Brand mentions do. In AI search, brand mentions and citations are the two of the main metrics you’ll need to know:
- Citation = A link that’s included in the AI summary, either as an in-line link or included in the sidebar
- Brand mention = When the LLM is directly referencing your brand or product as an option when your buyer is researching products.
A brand mention is ultimately what gets you added to your buyers' consideration pool, as 51% of B2B software buyers start their research with an AI chatbot more often than with Google.
And that’s not including the fact that users are then treating LLMs as an outlet to evaluate these brands and consolidate their shortlist to a small handful of products that best match their needs.
So not only do we have to aid the discovery process for your brand, but we also have to ensure that LLMs properly understand who you are when users are gauging which product is best for them.
Why I view AEO as a subcategory of SEO
One thing I want to clarify is that I don’t see AEO and SEO as completely different entities, nor 1:1 matches.
I view AEO as a subcategory of SEO, similar to SEO being a subcategory of marketing. Same fundamentals, unique approach.
There’s plenty of nuance to this, of course, to the point where it could be an entire article (I talk about here in this GEO vs SEO article I wrote).
But when I say AEO and SEO are different yet similar, I’m talking about how the tactical overlap between them is around 95%, but each strategy requires a different approach.
With SEO, I’m predicting all of the possible branded and non-branded searches your ICP is performing where we can insert ourselves into their buyer’s journey.

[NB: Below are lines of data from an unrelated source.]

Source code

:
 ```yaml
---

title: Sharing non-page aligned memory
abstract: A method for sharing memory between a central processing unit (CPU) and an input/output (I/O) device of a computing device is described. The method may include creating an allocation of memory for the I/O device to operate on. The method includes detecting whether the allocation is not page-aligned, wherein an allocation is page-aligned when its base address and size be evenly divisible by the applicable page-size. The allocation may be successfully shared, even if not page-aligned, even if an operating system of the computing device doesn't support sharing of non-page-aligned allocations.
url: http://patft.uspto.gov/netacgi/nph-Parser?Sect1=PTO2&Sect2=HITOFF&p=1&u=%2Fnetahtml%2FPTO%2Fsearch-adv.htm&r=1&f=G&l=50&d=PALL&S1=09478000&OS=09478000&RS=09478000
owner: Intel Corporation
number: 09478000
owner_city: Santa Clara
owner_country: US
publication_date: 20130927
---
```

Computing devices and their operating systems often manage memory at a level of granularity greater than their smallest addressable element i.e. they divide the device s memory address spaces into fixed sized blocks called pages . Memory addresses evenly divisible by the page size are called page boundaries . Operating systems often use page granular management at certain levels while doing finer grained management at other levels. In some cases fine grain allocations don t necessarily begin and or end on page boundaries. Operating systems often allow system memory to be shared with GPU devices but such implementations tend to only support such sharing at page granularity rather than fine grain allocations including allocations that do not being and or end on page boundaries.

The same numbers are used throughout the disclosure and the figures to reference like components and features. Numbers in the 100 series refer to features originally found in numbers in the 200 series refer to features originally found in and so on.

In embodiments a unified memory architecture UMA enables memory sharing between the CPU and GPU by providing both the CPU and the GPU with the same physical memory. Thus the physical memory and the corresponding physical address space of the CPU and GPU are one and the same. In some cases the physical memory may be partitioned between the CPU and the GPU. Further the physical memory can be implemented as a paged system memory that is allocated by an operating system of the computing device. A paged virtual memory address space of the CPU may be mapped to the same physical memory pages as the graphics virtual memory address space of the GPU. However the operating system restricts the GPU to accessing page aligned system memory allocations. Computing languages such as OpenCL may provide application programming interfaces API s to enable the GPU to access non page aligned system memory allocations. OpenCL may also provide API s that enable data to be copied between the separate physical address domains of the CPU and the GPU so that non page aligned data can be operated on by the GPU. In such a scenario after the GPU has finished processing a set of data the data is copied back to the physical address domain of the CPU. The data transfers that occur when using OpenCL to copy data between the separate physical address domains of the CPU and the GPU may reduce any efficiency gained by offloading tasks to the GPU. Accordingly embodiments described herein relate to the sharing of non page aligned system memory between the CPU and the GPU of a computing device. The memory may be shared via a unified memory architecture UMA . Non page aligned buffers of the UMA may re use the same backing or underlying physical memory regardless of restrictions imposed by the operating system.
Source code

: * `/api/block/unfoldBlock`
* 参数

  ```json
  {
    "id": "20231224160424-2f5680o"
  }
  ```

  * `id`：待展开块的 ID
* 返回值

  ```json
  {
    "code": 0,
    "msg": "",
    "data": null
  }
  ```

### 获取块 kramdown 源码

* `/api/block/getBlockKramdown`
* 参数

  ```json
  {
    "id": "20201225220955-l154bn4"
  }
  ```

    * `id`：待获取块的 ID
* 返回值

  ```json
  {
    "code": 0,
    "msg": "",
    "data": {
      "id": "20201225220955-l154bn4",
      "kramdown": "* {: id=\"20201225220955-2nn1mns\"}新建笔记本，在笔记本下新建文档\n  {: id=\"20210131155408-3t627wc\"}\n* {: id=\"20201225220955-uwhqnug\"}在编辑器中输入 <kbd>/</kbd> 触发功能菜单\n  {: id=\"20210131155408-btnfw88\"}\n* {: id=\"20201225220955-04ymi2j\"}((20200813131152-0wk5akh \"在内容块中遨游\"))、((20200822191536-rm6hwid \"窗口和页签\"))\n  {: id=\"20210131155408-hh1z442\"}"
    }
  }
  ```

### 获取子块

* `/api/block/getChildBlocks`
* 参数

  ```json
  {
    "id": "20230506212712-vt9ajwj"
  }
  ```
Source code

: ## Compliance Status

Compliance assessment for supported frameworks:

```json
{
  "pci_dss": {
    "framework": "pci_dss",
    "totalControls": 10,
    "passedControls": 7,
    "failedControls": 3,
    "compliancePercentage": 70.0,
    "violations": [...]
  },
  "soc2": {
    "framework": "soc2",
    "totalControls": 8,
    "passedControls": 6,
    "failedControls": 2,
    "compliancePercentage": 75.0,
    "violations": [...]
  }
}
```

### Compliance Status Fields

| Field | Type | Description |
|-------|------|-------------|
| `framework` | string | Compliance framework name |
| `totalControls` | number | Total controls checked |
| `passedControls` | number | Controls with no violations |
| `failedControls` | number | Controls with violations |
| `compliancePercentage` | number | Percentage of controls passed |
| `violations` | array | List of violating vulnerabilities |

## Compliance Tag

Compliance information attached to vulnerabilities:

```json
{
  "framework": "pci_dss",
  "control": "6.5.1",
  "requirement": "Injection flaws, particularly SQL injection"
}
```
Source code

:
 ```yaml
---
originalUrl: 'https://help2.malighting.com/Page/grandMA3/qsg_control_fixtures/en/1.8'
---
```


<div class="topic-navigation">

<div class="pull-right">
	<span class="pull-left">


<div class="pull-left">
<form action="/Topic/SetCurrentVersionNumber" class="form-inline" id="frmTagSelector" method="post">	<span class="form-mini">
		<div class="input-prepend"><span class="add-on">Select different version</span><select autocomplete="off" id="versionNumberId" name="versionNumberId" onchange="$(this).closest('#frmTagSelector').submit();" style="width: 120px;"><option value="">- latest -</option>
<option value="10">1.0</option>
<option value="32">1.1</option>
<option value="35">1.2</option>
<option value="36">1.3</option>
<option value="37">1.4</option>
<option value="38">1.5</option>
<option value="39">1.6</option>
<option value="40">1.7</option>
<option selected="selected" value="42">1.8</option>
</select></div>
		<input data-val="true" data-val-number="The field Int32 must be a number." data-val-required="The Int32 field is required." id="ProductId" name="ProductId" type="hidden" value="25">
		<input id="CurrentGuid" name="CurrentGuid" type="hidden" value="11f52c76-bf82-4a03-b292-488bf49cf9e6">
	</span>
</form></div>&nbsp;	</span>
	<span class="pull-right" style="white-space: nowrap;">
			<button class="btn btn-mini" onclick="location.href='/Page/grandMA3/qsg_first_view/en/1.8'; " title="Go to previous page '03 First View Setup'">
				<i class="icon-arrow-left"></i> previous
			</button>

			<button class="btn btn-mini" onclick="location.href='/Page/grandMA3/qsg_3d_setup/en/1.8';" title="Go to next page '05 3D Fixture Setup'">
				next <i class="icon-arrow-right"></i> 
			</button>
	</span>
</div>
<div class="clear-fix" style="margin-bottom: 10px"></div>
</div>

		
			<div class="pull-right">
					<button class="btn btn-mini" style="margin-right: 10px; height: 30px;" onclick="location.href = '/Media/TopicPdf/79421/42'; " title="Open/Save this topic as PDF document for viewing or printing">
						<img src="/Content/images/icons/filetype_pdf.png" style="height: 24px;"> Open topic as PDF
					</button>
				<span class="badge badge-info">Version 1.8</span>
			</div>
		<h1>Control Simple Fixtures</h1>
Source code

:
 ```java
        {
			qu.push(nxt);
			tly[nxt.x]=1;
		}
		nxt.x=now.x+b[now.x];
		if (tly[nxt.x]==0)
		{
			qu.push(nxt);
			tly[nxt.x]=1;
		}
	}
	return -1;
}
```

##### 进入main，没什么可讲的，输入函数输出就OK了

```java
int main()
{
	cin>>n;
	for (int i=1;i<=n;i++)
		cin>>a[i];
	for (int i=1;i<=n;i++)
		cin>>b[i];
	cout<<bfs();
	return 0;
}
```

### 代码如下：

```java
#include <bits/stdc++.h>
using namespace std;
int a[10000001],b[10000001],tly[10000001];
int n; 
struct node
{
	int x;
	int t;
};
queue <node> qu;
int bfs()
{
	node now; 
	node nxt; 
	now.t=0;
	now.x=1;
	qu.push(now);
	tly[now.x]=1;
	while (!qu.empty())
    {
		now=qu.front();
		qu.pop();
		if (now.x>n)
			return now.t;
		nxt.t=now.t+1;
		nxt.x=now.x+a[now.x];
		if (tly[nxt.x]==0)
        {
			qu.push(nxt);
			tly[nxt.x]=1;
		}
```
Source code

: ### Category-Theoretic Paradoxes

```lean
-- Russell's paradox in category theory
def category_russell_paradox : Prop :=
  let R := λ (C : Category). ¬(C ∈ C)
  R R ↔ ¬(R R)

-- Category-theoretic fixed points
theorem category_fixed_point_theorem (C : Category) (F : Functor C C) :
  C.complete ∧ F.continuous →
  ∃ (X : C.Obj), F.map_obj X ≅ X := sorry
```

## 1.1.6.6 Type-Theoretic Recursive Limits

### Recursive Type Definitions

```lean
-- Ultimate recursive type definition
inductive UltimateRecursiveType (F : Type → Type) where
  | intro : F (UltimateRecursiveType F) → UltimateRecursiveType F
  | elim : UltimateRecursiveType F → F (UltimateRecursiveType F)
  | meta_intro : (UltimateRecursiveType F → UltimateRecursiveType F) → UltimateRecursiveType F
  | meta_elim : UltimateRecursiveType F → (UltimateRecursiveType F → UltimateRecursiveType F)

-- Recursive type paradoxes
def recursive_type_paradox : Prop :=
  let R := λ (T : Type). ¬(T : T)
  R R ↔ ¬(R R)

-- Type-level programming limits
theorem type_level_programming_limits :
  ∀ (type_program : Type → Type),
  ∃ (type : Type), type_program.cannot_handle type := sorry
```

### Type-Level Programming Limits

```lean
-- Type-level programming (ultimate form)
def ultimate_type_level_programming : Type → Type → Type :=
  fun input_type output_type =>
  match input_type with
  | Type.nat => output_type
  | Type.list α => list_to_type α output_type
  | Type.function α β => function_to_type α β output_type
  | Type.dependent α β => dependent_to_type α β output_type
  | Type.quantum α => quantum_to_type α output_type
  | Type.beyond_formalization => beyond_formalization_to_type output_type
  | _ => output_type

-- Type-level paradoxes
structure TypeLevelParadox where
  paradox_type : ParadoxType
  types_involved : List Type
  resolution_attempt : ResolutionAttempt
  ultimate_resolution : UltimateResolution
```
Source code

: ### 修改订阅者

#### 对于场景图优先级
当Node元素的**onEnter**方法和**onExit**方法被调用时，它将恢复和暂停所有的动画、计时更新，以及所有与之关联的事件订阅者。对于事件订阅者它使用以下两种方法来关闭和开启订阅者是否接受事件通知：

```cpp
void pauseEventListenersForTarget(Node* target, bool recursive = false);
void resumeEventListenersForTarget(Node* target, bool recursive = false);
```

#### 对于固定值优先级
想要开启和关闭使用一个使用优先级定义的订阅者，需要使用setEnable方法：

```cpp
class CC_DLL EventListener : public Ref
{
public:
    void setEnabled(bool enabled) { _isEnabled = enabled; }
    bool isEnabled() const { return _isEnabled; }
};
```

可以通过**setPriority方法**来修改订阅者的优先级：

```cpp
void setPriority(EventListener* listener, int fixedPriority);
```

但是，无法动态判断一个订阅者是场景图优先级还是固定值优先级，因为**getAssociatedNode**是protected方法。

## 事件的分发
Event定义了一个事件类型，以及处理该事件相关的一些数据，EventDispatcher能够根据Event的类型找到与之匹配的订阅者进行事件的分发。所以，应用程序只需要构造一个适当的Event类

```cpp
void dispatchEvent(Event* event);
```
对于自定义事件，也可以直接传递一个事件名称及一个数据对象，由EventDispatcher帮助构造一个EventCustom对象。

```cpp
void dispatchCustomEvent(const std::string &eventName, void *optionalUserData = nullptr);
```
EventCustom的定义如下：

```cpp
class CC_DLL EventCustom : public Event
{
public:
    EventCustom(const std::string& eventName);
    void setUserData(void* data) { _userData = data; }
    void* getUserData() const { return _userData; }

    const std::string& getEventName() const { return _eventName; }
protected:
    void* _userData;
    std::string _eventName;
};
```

Maybe that’s a product page that ranks for a core software term they’re searching for, or it could also be a comparison page when your prospects are comparing you to your closest competitor.
This could even be as simple as them searching for your pricing information.
Whatever it is, I’m predicting that all searches will end with a click to your website, where we can ultimately have them explore your site further, with CRO already in place.
Why AEO needs its own subcategory
Now, with AEO, I expect that the user won’t click through to your site until they’re at the final stage of purchase.
LLMs allow prospects to summarize a wide corpus of public data around your brand, including case studies, product pages, reviews, testimonials, and Reddit threads.
We’re seeing that a majority of the sales process — including discovery, consideration, and evaluation — is now being influenced by LLMs.

Even before chatting with your sales team, prospects are coming into calls understanding:
- Your product’s use cases
- Competitor comparison differences
- Pricing info
- Which job position it’s best for
LLMs are essentially acting as an extension of your sales team, or so we want them to be.
That’s where AEO comes in.
We want LLMs like ChatGPT, Gemini, and Claude to be your perfect sales partner. This means these LLMs have to be able to:
- Reference accurate, up-to-date information about your brand
- Support sales-related questions users are asking about your product and brand
- Allow your brand to be discovered and referenced when users are performing initial product research
And it’s up to us to provide them with the resources they need to do it. SEO is one of the levers for growth (more on this later), but the actual strategy/approach requires much more than just SEO.
Brand context, SEO, and PR are the backbone of every engagement
At its core, brand context, SEO, and PR are what ultimately get your brand visibility on LLMs.
My view on AEO all boils down to:
- Having your marketing fundamentals set (i.e., positioning, product market fit, differentiation strategy)
- Properly positioning your brand/product in your category through SEO, content marketing, and PR so you become the most relevant and recognizable name for your category
- Have content that explains how your product works in detail
- Have content that answers the specific questions users have about your brand and product
There’s no need to make this too complicated or technical. In my eyes, strong AEO is achieved by building on already established marketing fundamentals, and all I’m helping you do is amplify that through content and PR.